# Bosco, just another lever?



## 4085 (Nov 23, 2012)

When I joined the forum in 2012, I had an Expobar Dual Boiler paired with a Mignon, and probably thought I made decent coffee, although in truth I suspect I did not. Then Glenn had an L1 on test and mini review and it was from reading that I decided to venture into lever land. Knowing nothing about them at all, but being enthusiastic I joined the Londinium queue. In those days things were pretty hectic and once ordered, you really had little or no idea how long you would wait. To make matters worse I had ordered a Luxe which had glass panels. The queue contained orders from all over the world so the production line could be all over the place. Anyway, I struck lucky in as much as something went wrong and they suddenly found they had a spare Luxe and Reiss very kindly allocated it to me.

A week later and it was on the bench, plumbed in. 2 days later I was in despair as the machine was leaking from many joints. being a Luxe the pipes were treated to remain a copper colour and if you tightened the nuts no matter how carefully, they scratched. And that was how I met Dave Coffeechap, and he has led me astray many times since!

Not boring you with all the details the Londinium did not work out and I ended up looking for an available alternate and plumped on a Strega. Now, I quite liked it although it had a larger chamber and took more water in so if you were pulling multiples it was a real pain. It took me a short time to realise, that the pump in my view, added nothing to the process and it had to go. I ended up with another L1 which again did not stay. Over the next year I became drawn into the Veloce saga and end up now with a Bosco. So, whats it all about and which is best?

There is not an awful lot between the Veloce and the L1 on paper, both sharing a lot of the same components. The Veloce suffered problems at the start and I firmly believe if it had not had those problems, it would still be for sale now (in fact it is for sale in the rest of the world. QM took the project over and have done a bit of r & r and they are flying out) and be a viable alternate to the l1, on grounds of cost if nothing else. but, that was not the case. the rot was there, the knockers knocked and the project was doomed which is a shame as it was a very capable machine.

- - - - - - -

**Work task 1**
In the records below, pick out every line that contains the word "police".

**Given records**
- - - - - - -

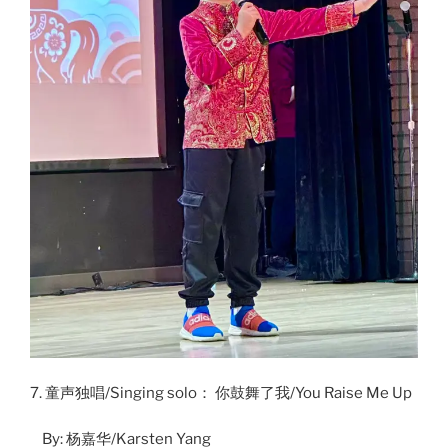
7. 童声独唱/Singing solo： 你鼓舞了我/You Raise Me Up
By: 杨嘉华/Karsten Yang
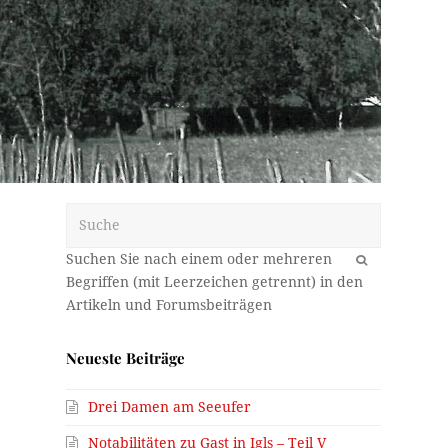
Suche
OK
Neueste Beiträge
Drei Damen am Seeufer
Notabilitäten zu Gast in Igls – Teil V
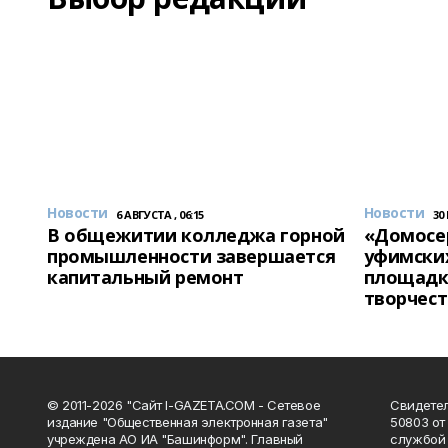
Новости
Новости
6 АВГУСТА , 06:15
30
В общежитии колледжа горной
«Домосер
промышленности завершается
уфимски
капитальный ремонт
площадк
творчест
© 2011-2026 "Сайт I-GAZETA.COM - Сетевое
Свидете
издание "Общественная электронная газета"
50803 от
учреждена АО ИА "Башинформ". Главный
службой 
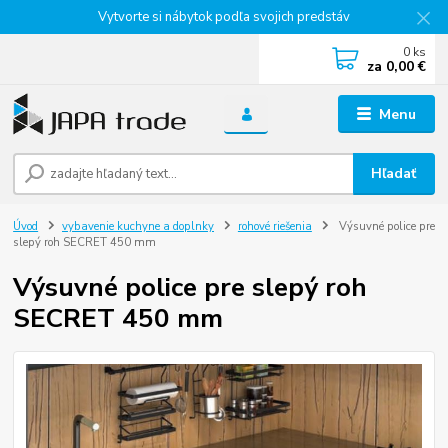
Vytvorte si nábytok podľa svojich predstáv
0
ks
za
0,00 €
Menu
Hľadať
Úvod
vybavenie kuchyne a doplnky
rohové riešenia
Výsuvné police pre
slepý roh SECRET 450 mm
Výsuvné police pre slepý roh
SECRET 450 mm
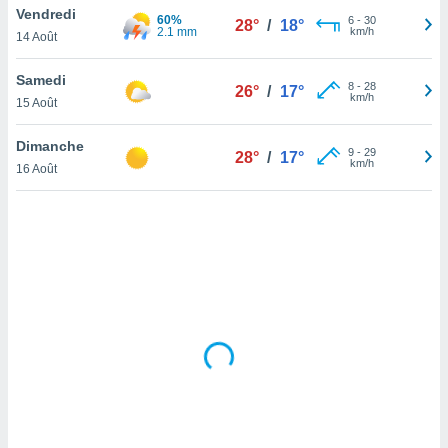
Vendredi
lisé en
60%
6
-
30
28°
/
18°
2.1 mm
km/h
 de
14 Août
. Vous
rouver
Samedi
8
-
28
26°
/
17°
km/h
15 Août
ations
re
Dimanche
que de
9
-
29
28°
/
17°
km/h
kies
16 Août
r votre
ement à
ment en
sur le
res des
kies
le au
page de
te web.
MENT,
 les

- - - - - - -

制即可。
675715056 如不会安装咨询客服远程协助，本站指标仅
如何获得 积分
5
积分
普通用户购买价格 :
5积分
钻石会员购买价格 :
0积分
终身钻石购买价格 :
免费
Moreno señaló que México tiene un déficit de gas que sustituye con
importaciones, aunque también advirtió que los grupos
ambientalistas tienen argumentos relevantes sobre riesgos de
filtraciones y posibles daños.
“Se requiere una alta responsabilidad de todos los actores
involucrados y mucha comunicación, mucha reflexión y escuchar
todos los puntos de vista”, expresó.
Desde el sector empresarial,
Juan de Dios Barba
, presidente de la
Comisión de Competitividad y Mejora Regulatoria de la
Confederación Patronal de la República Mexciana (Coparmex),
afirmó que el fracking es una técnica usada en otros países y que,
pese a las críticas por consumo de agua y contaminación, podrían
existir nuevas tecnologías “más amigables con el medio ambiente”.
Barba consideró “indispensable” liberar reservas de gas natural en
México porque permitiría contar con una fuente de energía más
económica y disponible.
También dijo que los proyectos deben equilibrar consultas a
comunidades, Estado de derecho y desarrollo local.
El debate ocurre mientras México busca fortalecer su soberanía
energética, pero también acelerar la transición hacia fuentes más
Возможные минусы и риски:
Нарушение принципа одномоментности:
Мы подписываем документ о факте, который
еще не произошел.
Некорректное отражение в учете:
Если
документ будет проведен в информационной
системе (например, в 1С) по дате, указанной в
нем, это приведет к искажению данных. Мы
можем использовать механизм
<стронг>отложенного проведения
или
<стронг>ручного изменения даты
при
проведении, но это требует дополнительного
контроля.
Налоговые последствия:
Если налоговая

- - - - - - -

**Work task 2**
Answer these questions from the forum post on lever espresso machines above:
(a) What machine setup did the writer have on joining the forum in 2012?
(b) What was wrong with the Luxe two days after it was plumbed in?
(c) Who took over the Veloce project?

**Your solution 1**
Výsuvné police pre
Výsuvné police pre slepý roh

**Your solution 2**
(a) An Expobar Dual Boiler paired with a Mignon.
(b) It was leaking from many joints.
(c) QM.